C'était une question de jours, la rumeur concernant un départ anticipé grandissait malgré des démentis répétés du numéro 2, Stéphane Richard. Et c'est par l'intermédiaire d'un mail, que Didier Lombard s'est adressé aux salariés de France Télécom afin de leur annoncer sa décision de passer le flambeau à Stéphane Richard, qu'il présente d'ailleurs comme l'homme de la situation et dans lequel il affirme avoir entièrement confiance pour bâtir un nouveau projet d'entreprise. L'actuel PDG dit avoir pris sa décision dans l'intérêt du groupe, pour « sortir par le haut de la crise sociale » que traverse le groupe, sans jamais employer le mot suicide.
La passation de pouvoir était initialement prévue en 2011 : Didier Lombard passe les commandes un an plus tôt, et c'est bien la « crise sociale » qui a précipité ce changement à la tête de l’entreprise. Didier Lombard emploie le terme de « crise sociale » pour exprimer une année 2009 noire, marquée par une vague de suicides, imputés aux conditions de travail qui se sont dégradées dans l’entreprise. En réalité, c'est bien plus qu'une crise sociale. Les salariés ont vécu ces derniers mois un immense traumatisme avec 24 suicides en 18 mois. Déstabilisé par cette série de drames, Didier Lombard a perdu la confiance des salariés qui lui reprochent d'être resté sourd à leur souffrance au travail et n'ont pas admis ses maladresses de langage, comme lorsqu'il avait parlé de « mode » pour évoquer les suicides.

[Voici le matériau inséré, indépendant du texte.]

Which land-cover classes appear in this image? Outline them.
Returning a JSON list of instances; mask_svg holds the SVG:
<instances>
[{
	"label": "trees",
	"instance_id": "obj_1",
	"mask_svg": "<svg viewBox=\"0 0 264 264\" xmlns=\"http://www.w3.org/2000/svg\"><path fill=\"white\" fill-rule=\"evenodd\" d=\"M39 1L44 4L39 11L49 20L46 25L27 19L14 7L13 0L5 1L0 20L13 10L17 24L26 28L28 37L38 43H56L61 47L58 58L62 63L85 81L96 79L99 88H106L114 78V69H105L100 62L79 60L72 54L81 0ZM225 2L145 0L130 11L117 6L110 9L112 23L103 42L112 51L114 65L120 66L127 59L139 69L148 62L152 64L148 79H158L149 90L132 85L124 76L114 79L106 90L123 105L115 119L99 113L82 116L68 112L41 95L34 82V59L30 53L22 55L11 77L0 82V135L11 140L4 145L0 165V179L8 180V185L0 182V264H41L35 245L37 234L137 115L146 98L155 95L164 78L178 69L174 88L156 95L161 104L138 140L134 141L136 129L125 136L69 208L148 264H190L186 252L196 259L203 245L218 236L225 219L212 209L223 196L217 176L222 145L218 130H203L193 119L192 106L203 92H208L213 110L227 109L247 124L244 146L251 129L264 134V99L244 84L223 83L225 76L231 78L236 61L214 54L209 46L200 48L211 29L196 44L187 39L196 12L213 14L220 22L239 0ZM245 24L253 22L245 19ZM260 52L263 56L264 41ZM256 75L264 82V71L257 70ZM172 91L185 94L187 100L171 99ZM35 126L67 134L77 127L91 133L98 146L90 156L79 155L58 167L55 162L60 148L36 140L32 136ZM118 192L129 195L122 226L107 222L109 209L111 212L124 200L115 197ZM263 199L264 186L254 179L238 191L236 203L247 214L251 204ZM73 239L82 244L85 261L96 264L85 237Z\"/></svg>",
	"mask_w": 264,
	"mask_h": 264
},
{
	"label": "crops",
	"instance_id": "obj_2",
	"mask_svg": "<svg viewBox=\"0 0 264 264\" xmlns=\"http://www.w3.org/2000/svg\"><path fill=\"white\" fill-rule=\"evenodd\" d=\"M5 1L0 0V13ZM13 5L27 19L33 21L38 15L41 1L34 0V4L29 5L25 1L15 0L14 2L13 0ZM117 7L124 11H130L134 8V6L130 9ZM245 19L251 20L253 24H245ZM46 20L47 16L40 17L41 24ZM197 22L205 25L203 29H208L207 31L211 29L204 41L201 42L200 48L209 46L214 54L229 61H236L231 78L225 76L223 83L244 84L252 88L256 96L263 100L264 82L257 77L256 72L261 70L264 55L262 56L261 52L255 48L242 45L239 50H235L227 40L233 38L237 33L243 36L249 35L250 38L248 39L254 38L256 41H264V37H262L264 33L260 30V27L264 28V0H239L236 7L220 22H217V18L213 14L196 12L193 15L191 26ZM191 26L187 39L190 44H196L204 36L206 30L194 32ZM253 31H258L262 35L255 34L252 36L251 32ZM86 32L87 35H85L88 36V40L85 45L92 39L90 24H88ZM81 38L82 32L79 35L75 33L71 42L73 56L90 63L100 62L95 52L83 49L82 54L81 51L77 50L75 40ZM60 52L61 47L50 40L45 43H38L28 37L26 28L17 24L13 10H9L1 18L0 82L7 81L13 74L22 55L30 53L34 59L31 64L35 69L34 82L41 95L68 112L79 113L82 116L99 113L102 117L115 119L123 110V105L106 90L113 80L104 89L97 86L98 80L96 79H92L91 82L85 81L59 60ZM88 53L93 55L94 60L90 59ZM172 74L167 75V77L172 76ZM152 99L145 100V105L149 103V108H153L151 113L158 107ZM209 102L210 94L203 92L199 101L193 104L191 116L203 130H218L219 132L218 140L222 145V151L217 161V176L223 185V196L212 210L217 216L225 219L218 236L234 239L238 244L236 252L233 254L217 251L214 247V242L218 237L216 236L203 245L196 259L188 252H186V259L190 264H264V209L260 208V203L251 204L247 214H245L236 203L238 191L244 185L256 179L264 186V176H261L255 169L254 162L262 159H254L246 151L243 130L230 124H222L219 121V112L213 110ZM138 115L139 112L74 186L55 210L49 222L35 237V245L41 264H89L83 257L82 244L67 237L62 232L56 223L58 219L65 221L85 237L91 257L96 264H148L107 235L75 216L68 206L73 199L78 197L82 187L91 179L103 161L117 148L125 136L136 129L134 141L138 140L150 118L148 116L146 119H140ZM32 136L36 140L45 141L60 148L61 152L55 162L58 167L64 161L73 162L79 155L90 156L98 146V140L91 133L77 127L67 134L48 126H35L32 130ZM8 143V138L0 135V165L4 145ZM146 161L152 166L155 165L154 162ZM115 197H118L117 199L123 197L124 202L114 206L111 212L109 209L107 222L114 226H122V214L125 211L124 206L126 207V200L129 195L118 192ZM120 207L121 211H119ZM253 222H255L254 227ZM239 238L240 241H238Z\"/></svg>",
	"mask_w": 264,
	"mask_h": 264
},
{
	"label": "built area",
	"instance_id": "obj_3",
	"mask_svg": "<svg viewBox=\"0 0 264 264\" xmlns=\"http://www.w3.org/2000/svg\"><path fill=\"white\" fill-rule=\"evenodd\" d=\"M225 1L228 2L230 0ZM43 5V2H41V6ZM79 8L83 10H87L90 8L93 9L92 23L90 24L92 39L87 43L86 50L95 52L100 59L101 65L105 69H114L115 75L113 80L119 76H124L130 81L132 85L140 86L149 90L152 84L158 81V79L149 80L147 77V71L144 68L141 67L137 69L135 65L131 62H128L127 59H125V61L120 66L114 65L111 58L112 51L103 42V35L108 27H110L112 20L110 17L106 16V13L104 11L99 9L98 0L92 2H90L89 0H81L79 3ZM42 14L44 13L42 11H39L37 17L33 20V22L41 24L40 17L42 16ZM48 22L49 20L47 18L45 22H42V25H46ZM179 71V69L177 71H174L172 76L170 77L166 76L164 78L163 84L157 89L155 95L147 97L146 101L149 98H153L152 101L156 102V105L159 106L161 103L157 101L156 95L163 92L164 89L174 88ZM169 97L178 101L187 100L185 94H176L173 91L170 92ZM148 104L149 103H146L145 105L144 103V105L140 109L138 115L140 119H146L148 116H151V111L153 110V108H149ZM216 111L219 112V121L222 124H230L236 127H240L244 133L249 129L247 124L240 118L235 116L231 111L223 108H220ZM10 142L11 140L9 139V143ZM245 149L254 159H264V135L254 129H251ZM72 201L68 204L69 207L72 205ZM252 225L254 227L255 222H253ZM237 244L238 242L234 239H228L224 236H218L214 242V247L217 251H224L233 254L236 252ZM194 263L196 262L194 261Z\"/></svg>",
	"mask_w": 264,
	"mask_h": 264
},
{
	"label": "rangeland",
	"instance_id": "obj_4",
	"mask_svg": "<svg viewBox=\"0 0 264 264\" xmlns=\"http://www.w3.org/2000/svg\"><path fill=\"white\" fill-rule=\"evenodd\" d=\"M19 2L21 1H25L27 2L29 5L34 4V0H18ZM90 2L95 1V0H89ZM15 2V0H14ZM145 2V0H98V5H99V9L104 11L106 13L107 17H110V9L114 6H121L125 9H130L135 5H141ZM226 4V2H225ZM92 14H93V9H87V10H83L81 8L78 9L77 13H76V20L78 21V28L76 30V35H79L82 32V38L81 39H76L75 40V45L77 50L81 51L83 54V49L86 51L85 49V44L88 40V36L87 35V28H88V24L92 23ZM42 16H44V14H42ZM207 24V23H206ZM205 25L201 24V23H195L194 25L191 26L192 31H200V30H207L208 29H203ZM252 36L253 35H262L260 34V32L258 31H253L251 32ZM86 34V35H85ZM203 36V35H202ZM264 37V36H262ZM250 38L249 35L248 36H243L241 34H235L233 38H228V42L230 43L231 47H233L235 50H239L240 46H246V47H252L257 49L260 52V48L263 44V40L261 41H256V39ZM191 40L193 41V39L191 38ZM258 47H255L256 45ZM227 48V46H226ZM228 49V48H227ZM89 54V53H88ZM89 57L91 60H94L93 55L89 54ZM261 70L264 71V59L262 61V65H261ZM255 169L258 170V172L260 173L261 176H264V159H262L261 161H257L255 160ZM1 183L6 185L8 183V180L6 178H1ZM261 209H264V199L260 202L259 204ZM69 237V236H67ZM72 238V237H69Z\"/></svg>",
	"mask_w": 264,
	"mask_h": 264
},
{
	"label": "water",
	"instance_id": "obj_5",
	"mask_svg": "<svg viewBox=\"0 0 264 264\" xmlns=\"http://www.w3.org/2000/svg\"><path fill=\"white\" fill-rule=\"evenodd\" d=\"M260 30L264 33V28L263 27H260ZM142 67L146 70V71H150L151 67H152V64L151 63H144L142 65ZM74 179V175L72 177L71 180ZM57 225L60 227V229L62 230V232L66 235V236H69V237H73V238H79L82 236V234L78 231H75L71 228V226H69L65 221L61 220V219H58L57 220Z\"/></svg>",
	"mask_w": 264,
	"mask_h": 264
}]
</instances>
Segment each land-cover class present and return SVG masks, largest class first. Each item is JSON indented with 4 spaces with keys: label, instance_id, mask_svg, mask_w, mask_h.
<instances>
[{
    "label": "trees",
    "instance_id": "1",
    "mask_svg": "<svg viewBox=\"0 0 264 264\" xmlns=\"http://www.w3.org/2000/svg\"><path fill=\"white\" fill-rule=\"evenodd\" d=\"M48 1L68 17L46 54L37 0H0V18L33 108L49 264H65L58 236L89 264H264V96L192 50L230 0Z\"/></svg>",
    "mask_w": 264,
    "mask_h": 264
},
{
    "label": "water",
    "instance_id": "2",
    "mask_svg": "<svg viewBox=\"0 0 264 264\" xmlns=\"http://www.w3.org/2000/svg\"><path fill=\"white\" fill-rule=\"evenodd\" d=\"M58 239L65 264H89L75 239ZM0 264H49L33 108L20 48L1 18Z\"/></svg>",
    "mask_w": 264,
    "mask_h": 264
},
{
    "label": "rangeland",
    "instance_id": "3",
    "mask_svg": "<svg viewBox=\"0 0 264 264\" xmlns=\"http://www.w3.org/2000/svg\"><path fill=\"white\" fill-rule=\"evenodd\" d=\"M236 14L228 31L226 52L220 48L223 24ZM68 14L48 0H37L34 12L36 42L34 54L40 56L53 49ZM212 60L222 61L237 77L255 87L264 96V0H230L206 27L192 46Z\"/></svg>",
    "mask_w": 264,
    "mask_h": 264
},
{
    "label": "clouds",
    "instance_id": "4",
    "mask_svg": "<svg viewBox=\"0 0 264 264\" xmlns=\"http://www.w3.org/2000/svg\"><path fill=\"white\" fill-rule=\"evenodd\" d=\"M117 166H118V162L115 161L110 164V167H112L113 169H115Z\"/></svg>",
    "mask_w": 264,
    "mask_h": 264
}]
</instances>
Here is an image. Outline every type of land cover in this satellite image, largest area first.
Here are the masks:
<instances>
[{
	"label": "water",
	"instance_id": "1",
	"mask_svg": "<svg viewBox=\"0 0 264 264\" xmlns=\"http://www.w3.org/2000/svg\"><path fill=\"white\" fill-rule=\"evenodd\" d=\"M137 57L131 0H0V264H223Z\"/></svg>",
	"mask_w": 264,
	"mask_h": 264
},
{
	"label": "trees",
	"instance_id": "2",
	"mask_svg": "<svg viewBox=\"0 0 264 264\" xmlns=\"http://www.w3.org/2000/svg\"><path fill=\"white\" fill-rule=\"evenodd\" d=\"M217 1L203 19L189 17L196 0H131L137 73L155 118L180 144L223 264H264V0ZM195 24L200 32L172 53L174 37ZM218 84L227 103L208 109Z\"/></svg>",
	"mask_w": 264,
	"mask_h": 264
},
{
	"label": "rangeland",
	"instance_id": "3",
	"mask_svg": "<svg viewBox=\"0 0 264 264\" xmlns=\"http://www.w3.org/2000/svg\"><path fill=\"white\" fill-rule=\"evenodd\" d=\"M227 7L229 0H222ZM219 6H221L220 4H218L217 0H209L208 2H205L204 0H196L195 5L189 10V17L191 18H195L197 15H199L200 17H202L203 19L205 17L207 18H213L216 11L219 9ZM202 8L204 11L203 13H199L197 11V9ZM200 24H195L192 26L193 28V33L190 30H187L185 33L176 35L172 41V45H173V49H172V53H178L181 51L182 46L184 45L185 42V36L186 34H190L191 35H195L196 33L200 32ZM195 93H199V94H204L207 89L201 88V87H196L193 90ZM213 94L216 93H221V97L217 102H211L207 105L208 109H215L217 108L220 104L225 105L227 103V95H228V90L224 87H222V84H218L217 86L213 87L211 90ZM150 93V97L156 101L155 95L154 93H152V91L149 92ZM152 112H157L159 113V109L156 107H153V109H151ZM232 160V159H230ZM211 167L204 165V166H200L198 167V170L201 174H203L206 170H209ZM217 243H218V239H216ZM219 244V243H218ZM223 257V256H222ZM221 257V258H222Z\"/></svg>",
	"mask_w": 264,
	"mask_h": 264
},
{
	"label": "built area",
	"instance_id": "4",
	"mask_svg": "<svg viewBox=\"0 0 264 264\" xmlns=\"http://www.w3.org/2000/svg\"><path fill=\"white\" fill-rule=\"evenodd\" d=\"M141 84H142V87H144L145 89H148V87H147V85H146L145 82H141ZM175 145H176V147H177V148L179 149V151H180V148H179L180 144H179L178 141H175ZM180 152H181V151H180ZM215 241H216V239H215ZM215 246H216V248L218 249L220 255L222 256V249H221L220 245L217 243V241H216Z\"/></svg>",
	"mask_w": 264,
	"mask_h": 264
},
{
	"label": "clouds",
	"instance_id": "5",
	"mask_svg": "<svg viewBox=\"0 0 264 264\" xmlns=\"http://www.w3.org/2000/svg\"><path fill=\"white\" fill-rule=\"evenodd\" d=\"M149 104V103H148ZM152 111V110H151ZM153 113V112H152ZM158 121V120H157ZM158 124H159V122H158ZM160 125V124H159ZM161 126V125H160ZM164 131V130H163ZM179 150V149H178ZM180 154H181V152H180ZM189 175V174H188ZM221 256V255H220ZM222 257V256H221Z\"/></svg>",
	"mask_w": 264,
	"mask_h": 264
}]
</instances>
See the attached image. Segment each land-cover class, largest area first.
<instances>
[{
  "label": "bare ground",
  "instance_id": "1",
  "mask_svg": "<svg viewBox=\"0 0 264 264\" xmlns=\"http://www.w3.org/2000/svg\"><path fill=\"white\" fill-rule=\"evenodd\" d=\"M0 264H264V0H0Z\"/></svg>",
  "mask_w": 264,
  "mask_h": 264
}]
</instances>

Un départ anticipé bien accueilli en interne
Les syndicats réclamaient le départ de l'actuel PDG. Les salariés également le souhaitaient vivement et à l'extérieur, les spéculations allaient bon train. Pour les syndicats de France Télécom, ce changement de direction est une bonne chose. C’est l'opportunité de tourner la page et de repartir du bon pied. Stéphane Richard, auparavant directeur de cabinet de Christine Lagarde à Bercy, se montre à l'aise dans le dialogue social et rassure les syndicats par sa volonté de faire évoluer les méthodes de management, tant contestées.
Malgré la gravité de la situation, l'actuel PDG du groupe n'a jamais voulu démissionner. Il aura en effet la présidence du conseil d'administration jusqu'au printemps 2011, date prévue de son retrait définitif. Les deux hommes vont donc continuer à travailler ensemble. Mais Stéphane Richard aura les coudées franches pour mener à bien le nouveau projet industriel ainsi que le nouveau contrat social qui seront présentés prochainement. Cette séparation des fonctions à la tête de l'entreprise sera soumise au conseil d'administration le 24 février prochain.